Extract to read
Content starts
Trinity College’s outgoing Chaplain, the Revd Canon Dr Colleen O’Reilly AM, highlights the past – and ongoing – struggle of women in the church.
A person knows they are getting old when events they have shaped are now history. This has happened to me as a priest who is a woman.
When I was young, the idea that women could be members of the clergy and lead worship in churches was scarcely imagined. It began to be envisaged in the 1960s as women emerged from the postwar era of ‘domestic bliss’ and, equipped with education, started campaigning for the equality of women and men in the workplace, the home, and, even more radically, in religious institutions.
I returned to Australia in 1972 after living in Britain and the United States for some years and found these new ideas had barely arrived. So, with a few friends, I began to work for change in the Anglican Church by forming a political lobby group.
We held street theatre outside the gatherings of the General Synod, the national decision-making body. We wrote pamphlets and papers and Bible study guides to challenge the unquestioned assumptions about the inferior place of women, and we began to take up in the church and at work whatever leadership roles were open to us. Some of us began to study for degrees in theology. Our activism was energising and attitudes began to change, though very slowly and with much opposition.
There were few role models, but we learnt of one woman whose story had been largely forgotten – the Revd Florence Li Tim-Oi. In 1944, she was ordained a priest to minister in war-torn Macao, a neutral colony closed to Western clergy but overflowing with Chinese refugees in need of care and support.
Persecuted by the Communists for 30 years, she was eventually allowed to leave China in 1983 and lived the rest of her life in Canada, where she died in 1992. She was then recognised and celebrated throughout the worldwide Anglican Communion and is remembered every year in the church calendar.
She died just as the first women were ordained priests in Perth in March 1992, ahead of other parts of the Australian church, which did not begin such ordinations until December that year. The debates had been long and bitter, lasting from 1977 to 1992, and are not yet over in some places. Among the Perth women were some who had studied theology at Trinity College Theological School – the most prominent alumna among them being the Archbishop of Perth, Kay Goldsworthy AO.
Women can be bishops because a friend and I organised for the Appellate Tribunal, the equivalent of the church’s high court, to make a ruling on whether it was possible in Australia. Thankfully, they did so rule and another Trinity alumna, Bishop Alison Taylor, became a bishop in Brisbane. Here in Melbourne, Bishop Kate Prowd gained her theology degree at Trinity, and Bishop Genieve Blackwell studied in Sydney and Canberra before moving to Melbourne.
Trinity College began as a place of residence and learning for young men entering ministry. Today, Trinity’s Theological School has women faculty of world standing, including the Revd Canon Professor Dorothy Lee and Dr Rachelle Gilmour, a lay scholar. It has been a delight and privilege to work with them as College Chaplain.
I hope younger women remember our pioneering generation with gratitude, as I do when I recall those who worked for a woman’s right to vote.
There are still those opposed to the full equality of women because they believe God does not allow women to lead in the church, though they have usually come to accept female leaders in every other workplace.
I believe the ordination of women expands our understanding of who God is and challenges the false notion that God is male. I love my work as a priest and am deeply glad to have been part of the change, even if it does mean my generation of women are now ‘history’.
By the Revd Canon Emerita Dr Colleen O’Reilly AM
The article first appeared in issue #90 of Trinity Today.
Content ends
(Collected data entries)
Content starts
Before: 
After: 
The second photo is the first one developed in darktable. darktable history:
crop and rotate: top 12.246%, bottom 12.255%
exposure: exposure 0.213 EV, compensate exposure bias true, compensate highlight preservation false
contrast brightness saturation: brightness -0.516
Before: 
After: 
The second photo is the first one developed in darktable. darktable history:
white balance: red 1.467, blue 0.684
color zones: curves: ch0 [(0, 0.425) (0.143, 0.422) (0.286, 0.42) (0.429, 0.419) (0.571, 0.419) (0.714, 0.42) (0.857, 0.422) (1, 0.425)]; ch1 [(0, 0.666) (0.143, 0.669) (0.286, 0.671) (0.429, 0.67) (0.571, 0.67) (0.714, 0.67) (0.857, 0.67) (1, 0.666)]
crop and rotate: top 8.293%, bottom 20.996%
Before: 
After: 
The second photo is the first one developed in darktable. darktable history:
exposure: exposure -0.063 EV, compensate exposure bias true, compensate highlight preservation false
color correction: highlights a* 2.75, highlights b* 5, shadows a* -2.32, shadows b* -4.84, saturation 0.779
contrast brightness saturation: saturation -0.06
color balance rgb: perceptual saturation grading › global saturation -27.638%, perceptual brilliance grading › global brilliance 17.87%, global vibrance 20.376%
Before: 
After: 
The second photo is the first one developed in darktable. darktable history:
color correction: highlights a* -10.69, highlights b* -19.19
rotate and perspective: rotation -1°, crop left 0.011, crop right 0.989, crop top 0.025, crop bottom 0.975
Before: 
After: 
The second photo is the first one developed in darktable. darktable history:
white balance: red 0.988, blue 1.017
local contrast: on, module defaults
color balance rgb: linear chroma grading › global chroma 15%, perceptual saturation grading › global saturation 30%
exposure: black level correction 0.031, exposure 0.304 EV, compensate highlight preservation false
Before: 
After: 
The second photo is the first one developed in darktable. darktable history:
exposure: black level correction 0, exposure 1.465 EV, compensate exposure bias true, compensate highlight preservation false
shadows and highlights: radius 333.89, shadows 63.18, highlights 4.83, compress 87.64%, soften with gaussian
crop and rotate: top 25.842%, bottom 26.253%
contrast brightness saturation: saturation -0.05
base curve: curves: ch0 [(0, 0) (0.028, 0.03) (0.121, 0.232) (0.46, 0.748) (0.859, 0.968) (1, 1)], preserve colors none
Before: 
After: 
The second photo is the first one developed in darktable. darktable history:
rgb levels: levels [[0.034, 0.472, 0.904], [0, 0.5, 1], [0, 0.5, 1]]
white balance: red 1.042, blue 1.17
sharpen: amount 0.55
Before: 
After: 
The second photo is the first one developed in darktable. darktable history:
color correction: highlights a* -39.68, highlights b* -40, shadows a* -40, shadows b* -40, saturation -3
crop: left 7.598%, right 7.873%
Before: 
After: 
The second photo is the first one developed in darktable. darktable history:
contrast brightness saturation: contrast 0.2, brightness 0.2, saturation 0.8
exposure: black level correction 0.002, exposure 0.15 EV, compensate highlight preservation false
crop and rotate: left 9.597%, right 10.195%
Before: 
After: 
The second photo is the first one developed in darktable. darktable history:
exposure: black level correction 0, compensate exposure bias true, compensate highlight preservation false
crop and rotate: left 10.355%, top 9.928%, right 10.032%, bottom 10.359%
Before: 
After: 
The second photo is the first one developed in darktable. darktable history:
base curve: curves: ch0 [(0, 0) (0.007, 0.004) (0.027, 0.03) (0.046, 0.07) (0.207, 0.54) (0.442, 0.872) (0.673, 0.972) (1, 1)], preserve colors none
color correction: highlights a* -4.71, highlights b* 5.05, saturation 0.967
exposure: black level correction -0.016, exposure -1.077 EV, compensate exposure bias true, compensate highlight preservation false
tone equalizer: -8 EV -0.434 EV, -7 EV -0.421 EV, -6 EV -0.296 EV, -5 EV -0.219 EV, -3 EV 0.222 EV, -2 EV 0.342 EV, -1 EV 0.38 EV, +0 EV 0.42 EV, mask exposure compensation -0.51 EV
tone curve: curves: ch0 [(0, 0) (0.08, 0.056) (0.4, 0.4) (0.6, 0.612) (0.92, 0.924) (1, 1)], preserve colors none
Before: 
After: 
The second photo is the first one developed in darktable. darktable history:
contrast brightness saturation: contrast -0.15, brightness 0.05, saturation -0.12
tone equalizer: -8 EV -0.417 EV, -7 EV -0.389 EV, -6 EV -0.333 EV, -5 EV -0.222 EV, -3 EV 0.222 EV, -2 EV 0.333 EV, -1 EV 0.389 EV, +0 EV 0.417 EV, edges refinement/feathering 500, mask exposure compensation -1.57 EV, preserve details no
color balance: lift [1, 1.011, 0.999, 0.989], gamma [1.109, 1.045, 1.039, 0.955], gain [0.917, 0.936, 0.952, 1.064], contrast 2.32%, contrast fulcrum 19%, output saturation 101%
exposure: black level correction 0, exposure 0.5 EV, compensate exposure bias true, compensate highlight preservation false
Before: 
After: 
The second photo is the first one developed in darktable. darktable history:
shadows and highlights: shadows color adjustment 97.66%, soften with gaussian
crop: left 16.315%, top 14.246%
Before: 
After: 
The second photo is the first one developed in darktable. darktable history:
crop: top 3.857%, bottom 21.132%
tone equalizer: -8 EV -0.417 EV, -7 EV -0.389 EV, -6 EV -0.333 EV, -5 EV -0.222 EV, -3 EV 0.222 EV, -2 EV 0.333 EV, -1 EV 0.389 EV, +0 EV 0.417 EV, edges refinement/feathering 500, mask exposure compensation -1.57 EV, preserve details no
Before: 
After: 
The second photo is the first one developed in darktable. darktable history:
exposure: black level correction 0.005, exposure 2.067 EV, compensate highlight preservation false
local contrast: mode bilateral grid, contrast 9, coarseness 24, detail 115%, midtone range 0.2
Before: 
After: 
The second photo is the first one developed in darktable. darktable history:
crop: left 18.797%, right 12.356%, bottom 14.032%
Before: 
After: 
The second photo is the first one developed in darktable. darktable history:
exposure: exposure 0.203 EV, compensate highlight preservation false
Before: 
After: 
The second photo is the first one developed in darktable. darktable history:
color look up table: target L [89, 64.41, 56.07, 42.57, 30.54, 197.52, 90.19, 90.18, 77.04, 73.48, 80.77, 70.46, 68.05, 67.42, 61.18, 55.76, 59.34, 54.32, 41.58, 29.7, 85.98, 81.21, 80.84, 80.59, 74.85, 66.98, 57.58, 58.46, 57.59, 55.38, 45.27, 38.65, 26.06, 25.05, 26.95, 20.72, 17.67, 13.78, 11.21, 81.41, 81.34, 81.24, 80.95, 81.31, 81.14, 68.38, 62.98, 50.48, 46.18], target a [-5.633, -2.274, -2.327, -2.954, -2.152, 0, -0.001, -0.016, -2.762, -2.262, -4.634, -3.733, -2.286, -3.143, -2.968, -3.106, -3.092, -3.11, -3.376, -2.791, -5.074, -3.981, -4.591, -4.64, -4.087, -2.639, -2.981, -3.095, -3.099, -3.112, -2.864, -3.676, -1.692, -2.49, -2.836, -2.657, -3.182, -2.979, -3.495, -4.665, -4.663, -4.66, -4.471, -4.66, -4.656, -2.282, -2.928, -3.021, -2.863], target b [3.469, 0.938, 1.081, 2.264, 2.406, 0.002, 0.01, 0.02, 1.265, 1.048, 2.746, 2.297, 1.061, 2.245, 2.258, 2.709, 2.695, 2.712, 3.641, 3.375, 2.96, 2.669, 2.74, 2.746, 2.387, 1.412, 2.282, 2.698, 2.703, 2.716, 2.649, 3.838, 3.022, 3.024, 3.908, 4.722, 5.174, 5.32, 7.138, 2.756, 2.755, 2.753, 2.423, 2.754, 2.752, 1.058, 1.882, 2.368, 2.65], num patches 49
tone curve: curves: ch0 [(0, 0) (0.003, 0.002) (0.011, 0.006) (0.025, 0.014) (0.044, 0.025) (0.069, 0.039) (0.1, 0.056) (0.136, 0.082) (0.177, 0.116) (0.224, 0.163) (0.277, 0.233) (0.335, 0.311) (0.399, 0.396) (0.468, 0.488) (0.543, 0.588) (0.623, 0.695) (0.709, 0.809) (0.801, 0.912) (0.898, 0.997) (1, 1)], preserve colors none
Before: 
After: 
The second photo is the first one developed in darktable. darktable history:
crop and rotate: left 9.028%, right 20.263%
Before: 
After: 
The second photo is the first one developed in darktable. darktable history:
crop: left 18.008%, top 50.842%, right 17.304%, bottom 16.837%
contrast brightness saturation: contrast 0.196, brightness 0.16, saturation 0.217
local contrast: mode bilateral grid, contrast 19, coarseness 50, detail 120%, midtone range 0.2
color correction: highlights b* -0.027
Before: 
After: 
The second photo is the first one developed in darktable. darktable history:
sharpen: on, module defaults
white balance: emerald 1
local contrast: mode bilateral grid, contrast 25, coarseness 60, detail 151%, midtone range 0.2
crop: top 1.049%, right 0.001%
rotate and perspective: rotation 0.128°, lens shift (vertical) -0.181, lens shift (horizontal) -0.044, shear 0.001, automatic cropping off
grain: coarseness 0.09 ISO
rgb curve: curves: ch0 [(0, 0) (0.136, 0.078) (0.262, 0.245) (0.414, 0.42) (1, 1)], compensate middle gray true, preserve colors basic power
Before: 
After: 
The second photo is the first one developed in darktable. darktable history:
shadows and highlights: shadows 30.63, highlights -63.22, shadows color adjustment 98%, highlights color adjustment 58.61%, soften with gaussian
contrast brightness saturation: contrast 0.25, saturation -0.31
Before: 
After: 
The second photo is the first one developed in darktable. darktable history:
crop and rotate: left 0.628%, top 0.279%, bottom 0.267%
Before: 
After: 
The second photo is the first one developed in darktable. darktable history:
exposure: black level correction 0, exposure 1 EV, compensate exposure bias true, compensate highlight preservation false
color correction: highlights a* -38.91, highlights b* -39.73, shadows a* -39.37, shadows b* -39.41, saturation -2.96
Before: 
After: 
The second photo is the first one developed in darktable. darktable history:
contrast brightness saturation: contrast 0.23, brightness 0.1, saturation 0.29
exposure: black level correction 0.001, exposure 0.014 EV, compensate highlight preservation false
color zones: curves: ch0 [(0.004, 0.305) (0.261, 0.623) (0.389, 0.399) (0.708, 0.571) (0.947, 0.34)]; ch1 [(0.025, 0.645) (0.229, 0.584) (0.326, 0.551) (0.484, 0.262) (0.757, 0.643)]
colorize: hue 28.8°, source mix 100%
Content ends
Task description
Can you set down, word for word, the stretch of the article on women's ordination above from "Persecuted by the" through "the church calendar."?

Response below
Persecuted by the Communists for 30 years, she was eventually allowed to leave China in 1983 and lived the rest of her life in Canada, where she died in 1992. She was then recognised and celebrated throughout the worldwide Anglican Communion and is remembered every year in the church calendar.